◆ **WHAT IS BEING ASKED**
Reproduce verbatim the lines of the material starting at the line containing "Annotation spec: after" and ending at the line containing "-0.007895, -0.952353, 1.408887]]", with both of those lines included.

◆ **RECORDS FOR THIS TASK**
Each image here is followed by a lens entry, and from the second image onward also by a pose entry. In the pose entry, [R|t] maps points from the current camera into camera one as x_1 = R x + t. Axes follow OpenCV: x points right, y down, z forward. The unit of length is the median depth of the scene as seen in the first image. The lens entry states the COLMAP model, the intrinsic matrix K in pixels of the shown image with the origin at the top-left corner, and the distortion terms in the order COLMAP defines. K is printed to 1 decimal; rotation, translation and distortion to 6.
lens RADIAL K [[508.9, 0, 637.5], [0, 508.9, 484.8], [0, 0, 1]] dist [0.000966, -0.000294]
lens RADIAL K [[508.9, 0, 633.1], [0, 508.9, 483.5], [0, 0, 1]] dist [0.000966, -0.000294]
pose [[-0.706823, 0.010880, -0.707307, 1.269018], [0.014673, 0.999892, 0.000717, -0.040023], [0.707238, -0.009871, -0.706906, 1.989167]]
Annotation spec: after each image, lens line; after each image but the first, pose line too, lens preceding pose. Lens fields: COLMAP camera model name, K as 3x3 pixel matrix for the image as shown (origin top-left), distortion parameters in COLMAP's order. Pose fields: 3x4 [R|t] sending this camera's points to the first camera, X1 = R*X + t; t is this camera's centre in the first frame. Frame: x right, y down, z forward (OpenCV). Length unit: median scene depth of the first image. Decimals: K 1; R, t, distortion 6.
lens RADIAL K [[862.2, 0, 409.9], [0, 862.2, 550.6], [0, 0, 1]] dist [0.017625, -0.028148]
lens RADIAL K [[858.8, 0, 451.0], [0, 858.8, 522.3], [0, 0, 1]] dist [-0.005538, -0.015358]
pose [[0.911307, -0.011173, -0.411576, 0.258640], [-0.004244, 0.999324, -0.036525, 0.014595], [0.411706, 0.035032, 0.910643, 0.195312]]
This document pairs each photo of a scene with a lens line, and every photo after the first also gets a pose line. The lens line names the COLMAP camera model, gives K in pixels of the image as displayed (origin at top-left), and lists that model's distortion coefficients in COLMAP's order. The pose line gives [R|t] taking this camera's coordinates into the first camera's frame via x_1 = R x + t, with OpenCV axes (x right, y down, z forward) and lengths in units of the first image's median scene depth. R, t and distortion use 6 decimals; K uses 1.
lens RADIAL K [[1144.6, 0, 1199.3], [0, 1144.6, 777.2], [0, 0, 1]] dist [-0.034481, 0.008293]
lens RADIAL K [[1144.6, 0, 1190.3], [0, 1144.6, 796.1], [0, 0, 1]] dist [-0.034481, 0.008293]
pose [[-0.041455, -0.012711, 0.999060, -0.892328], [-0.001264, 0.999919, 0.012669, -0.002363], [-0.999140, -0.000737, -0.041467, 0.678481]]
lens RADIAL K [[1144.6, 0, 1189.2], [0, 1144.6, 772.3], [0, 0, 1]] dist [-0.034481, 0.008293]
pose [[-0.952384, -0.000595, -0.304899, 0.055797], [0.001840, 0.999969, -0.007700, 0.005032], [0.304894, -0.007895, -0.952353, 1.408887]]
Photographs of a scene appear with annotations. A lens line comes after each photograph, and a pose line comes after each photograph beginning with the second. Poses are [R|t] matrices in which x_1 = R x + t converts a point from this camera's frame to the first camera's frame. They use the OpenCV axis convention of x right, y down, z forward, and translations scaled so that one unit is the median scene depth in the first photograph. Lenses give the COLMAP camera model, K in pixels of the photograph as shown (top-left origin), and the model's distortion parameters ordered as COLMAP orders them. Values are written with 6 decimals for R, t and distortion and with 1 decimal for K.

◆ **PROBLEM SOLUTION**
Annotation spec: after each image, lens line; after each image but the first, pose line too, lens preceding pose. Lens fields: COLMAP camera model name, K as 3x3 pixel matrix for the image as shown (origin top-left), distortion parameters in COLMAP's order. Pose fields: 3x4 [R|t] sending this camera's points to the first camera, X1 = R*X + t; t is this camera's centre in the first frame. Frame: x right, y down, z forward (OpenCV). Length unit: median scene depth of the first image. Decimals: K 1; R, t, distortion 6.
lens RADIAL K [[862.2, 0, 409.9], [0, 862.2, 550.6], [0, 0, 1]] dist [0.017625, -0.028148]
lens RADIAL K [[858.8, 0, 451.0], [0, 858.8, 522.3], [0, 0, 1]] dist [-0.005538, -0.015358]
pose [[0.911307, -0.011173, -0.411576, 0.258640], [-0.004244, 0.999324, -0.036525, 0.014595], [0.411706, 0.035032, 0.910643, 0.195312]]
This document pairs each photo of a scene with a lens line, and every photo after the first also gets a pose line. The lens line names the COLMAP camera model, gives K in pixels of the image as displayed (origin at top-left), and lists that model's distortion coefficients in COLMAP's order. The pose line gives [R|t] taking this camera's coordinates into the first camera's frame via x_1 = R x + t, with OpenCV axes (x right, y down, z forward) and lengths in units of the first image's median scene depth. R, t and distortion use 6 decimals; K uses 1.
lens RADIAL K [[1144.6, 0, 1199.3], [0, 1144.6, 777.2], [0, 0, 1]] dist [-0.034481, 0.008293]
lens RADIAL K [[1144.6, 0, 1190.3], [0, 1144.6, 796.1], [0, 0, 1]] dist [-0.034481, 0.008293]
pose [[-0.041455, -0.012711, 0.999060, -0.892328], [-0.001264, 0.999919, 0.012669, -0.002363], [-0.999140, -0.000737, -0.041467, 0.678481]]
lens RADIAL K [[1144.6, 0, 1189.2], [0, 1144.6, 772.3], [0, 0, 1]] dist [-0.034481, 0.008293]
pose [[-0.952384, -0.000595, -0.304899, 0.055797], [0.001840, 0.999969, -0.007700, 0.005032], [0.304894, -0.007895, -0.952353, 1.408887]]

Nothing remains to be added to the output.